Congressional Quarterly reports that GOP congressmen and senators have both indicated a desire to fight ObamaCare by using the Congressional Review Act, a section of the Small Business Regulatory Enforcement Fairness Act of 1996 that “allows senators to hold an up-or-down vote on a regulation within 60 calendar days of its publication in the Federal Register or after the administration sends the rule to Congress. Floor debate is limited to 10 hours. No filibusters, amendments or motions to proceed to other business are allowed.” CQ adds: “If Congress passes a disapproval resolution and the president signs it, the executive branch is then banned from trying to get around lawmakers’ wishes by issuing a new rule that is ‘substantially’ similar to the one that was overturned.”
In fact, Sen. Michael B. Enzi of Wyoming, the top Republican on the Senate Health, Education, Labor, and Pensions Committee, has already tried to use the CRA to overturn a regulation that, says CQ, “would have exempted insurance plans that were in existence when the health care law was passed from some, but not all, insurance market changes. Enzi said more health plans should be eligible and that they should enjoy broader protections. His proposal (S J Res 39) was rejected, 40-59, on a party-line vote Sept. 29.”
Sen. Orrin Hatch of Utah, senior Republican on the Senate Finance Committee, told CQ that the GOP is looking to use the CRA to block implementation of ObamaCare regulations in the next Congress.
Of course, as CQ notes, Obama isn’t likely to sign any congressional resolutions overturning his administration’s rules, especially those stemming from his signature achievement. Any such resolutions would, therefore, be entirely symbolic, though not without some merit in drawing a distinction between the two parties (assuming there is one). They could even, as one-time health adviser to former Senate Majority Leader Bill Frist (R-Tenn.) Dean Rosen put it, “highlight real concerns and perhaps force the administration to make some changes that they would otherwise not be willing to make.”

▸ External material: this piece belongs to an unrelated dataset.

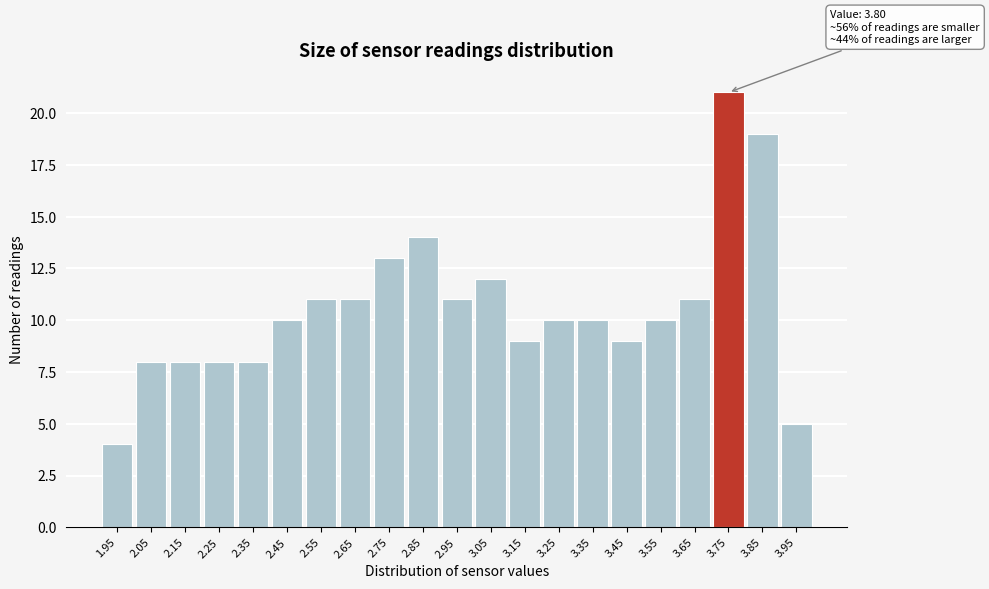

Reading right to left, what are all the values shown in this chart?

5	19	21	11	10	9	10	10	9	12	11	14	13	11	11	10	8	8	8	8	4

CQ also points out that the CRA could end up as a major Republican weapon over the next two years because Obama is likely to govern more by regulation than by legislation since he expects little cooperation from the House of Representatives. Congress has only itself to blame for giving the President the ability to perform such an end run around the legislature. For the past century or so it has been delegating its powers to various executive branch agencies, violating the Constitution’s separation of powers and saddling the country with reams of regulations over which legislators, not to mention their constituents, have little to no control. If not for this unconstitutional delegation of powers, the CRA would not even be necessary; the fact that it has been used successfully only once, to block a 2001 Occupational Safety and Health Administration ergonomics rule, only demonstrates how little power Congress has, or even seems to desire, over the massive Washington regulatory apparatus.
Therefore, if congressional Republicans are really serious about halting ObamaCare and otherwise curbing the growth of the leviathan state, they need to employ every weapon in their arsenal. Symbolic things like CRA resolutions and ObamaCare repeal bills can serve the purpose of educating the public (and possibly winning a few concessions from the administration). They could also try shuttering the agencies responsible for promulgating the myriad ObamaCare (and other) regulations, although, again, that will probably fail as long as Obama wields the veto pen. There is, however, one thing they can do over which Obama has no control: defund these agencies. The executive branch can’t spend a dime without Congress’s first appropriating it, and, e.g., an Internal Revenue Service with no money will of necessity have to close up shop. Let the President bluster all he wants and threaten to veto other legislation in retaliation; he can’t veto a spending bill that never arrives on his desk.